The Lied Center of Kansas (/li:d/ LEED) is the main performing arts center at the University of Kansas, and one of three performing arts dedicated centers on the campus. The venue hosts student functions, academic speakers, and School of Music performances. It engages local secondary and primary schools through the performing arts. Commercially, it offers an annually updated program of artists, musicians, theatrical, and dance acts from around world. It houses two separate performance spaces, an auditorium and pavilion. The auditorium has a multi-winged, multi-leveled seating space for up to 1979 guests, and a 122' wide stage. The pavilion is a configurable space suitable for small scale events and performances with a maximum capacity of 200. The back lawn forms a natural amphitheater and has been used on occasion for outdoor performances.

== History ==
The Lied Center of Kansas opened on Sept. 28, 1993 and was built through the Lied Foundation Trust and the Lawrence, Kansas community. It was dedicated to Ernst F. Lied's parents, Ernst M. and Ida K. Lied. The inaugural show was a performance of The Secret Garden.

In its 21st season (2014–15), it inaugurated the IMPACT Award to honor one artist or group per season for distinguished service to the performing arts. It has partnered with the Lawrence School District (USD 497) in support of arts education for over 30 years. It honors one educator per season for distinguished service to arts education.

• **Exercise A**
Edit the Lied Center text by rewriting it starting with "The Lied Center of Kansas (/li:d/" and going on through "for outdoor performances.", with "pavilion" changed to "studio".
• **Exercise B**
According to the Lied Center text, what was the inaugural show?

• **Available data**

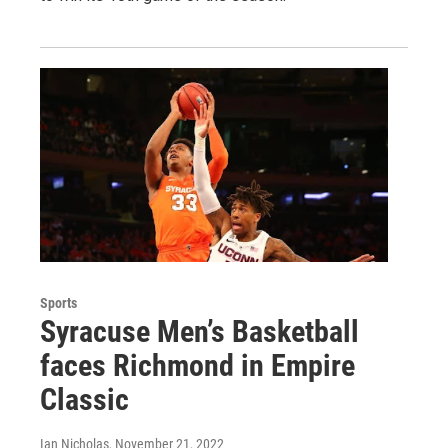
Sports
Syracuse Men’s Basketball
faces Richmond in Empire
Classic
Ian Nicholas
, November 21, 2022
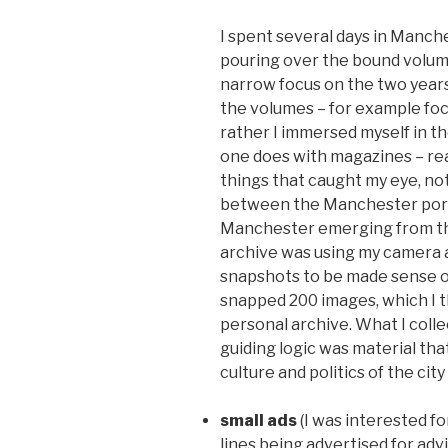
I spent several days in Manche
pouring over the bound volume
narrow focus on the two years
the volumes – for example foc
rather I immersed myself in th
one does with magazines – rea
things that caught my eye, n
between the Manchester port
Manchester emerging from the
archive was using my camera 
snapshots to be made sense of 
snapped 200 images, which I 
personal archive. What I col
guiding logic was material th
culture and politics of the cit
small ads
(I was interested f
lines being advertised for advi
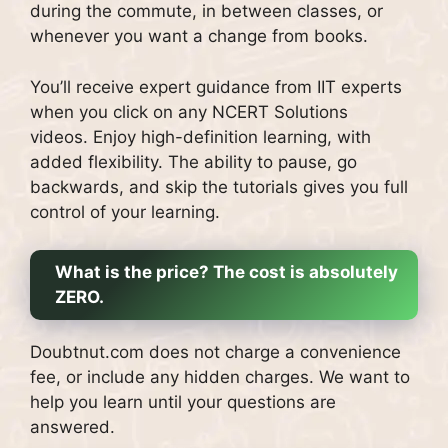
during the commute, in between classes, or
whenever you want a change from books.
You’ll receive expert guidance from IIT experts
when you click on any NCERT Solutions
videos.
Enjoy high-definition learning, with
added flexibility.
The ability to pause, go
backwards, and skip the tutorials gives you full
control of your learning.
What is the price?
The cost is absolutely
ZERO.
Doubtnut.com does not charge a convenience
fee, or include any hidden charges.
We want to
help you learn until your questions are
answered.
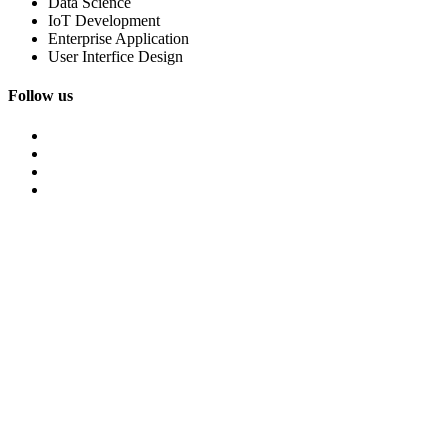
Data Science
IoT Development
Enterprise Application
User Interfice Design
Follow us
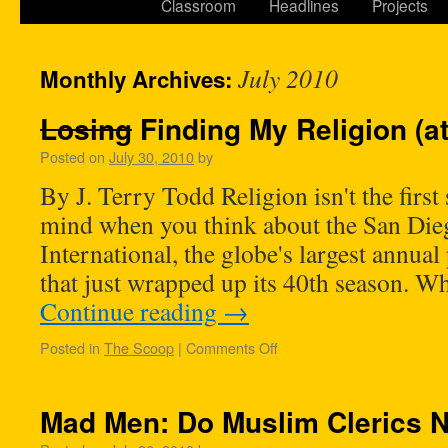
Classroom
Headlines
Projects
July 2010
Monthly Archives:
Losing
Finding My Religion (a
Posted on
July 30, 2010
by
By J. Terry Todd Religion isn't the first 
mind when you think about the San Di
International, the globe's largest annual
that just wrapped up its 40th season. W
Continue reading
→
Posted in
The Scoop
|
Comments Off
Mad Men: Do Muslim Clerics 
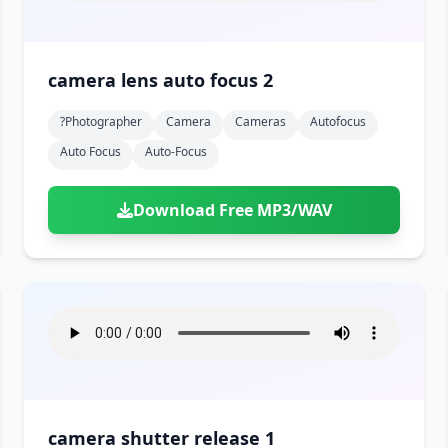
camera lens auto focus 2
?photographer
Camera
Cameras
Autofocus
Auto Focus
Auto-Focus
Download Free MP3/WAV
camera shutter release 1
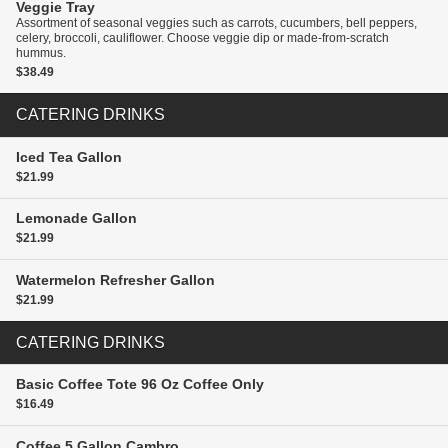
Veggie Tray
Assortment of seasonal veggies such as carrots, cucumbers, bell peppers,
celery, broccoli, cauliflower. Choose veggie dip or made-from-scratch
hummus.
$38.49
CATERING DRINKS
Iced Tea
Gallon
$21.99
Lemonade
Gallon
$21.99
Watermelon Refresher
Gallon
$21.99
CATERING DRINKS
Basic Coffee Tote
96 Oz Coffee Only
$16.49
Coffee
5 Gallon Cambro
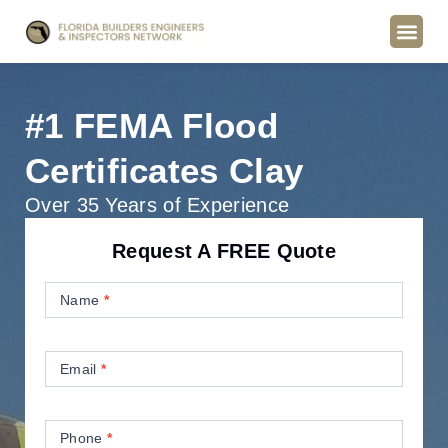
#1 FEMA Flood
Certificates Clay
Over 35 Years of Experience
Request A FREE Quote
Contact
Us
Name
*
Email
*
Phone
*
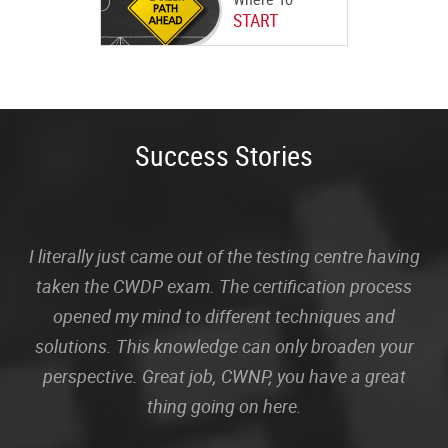
START
Success Stories
I literally just came out of the testing centre having
taken the CWDP exam. The certification process
opened my mind to different techniques and
solutions. This knowledge can only broaden your
perspective. Great job, CWNP, you have a great
thing going on here.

• **Expected output A**
The Lied Center of Kansas (/li:d/ LEED) is the main performing arts center at the University of Kansas, and one of three performing arts dedicated centers on the campus. The venue hosts student functions, academic speakers, and School of Music performances. It engages local secondary and primary schools through the performing arts. Commercially, it offers an annually updated program of artists, musicians, theatrical, and dance acts from around world. It houses two separate performance spaces, an auditorium and studio. The auditorium has a multi-winged, multi-leveled seating space for up to 1979 guests, and a 122' wide stage. The studio is a configurable space suitable for small scale events and performances with a maximum capacity of 200. The back lawn forms a natural amphitheater and has been used on occasion for outdoor performances.

• **Expected output B**
A performance of The Secret Garden.